TASK STATEMENT: Look through the lines below, find those with the word "begin", and copy them.

(Electronic design automation data)
○ ○ ○

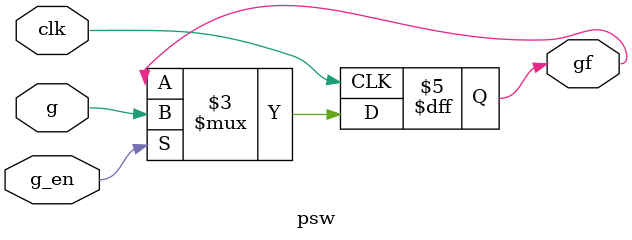
<source format=v>
module psw (
    input clk, g, g_en,
    output reg gf
);


initial begin
    gf = 1'b0;
end


always @(negedge clk) begin
    if (g_en)
        gf <= g; 
end

endmodule

</source>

○ ○ ○

ANSWER TO THIS EXERCISE:
initial begin
always @(negedge clk) begin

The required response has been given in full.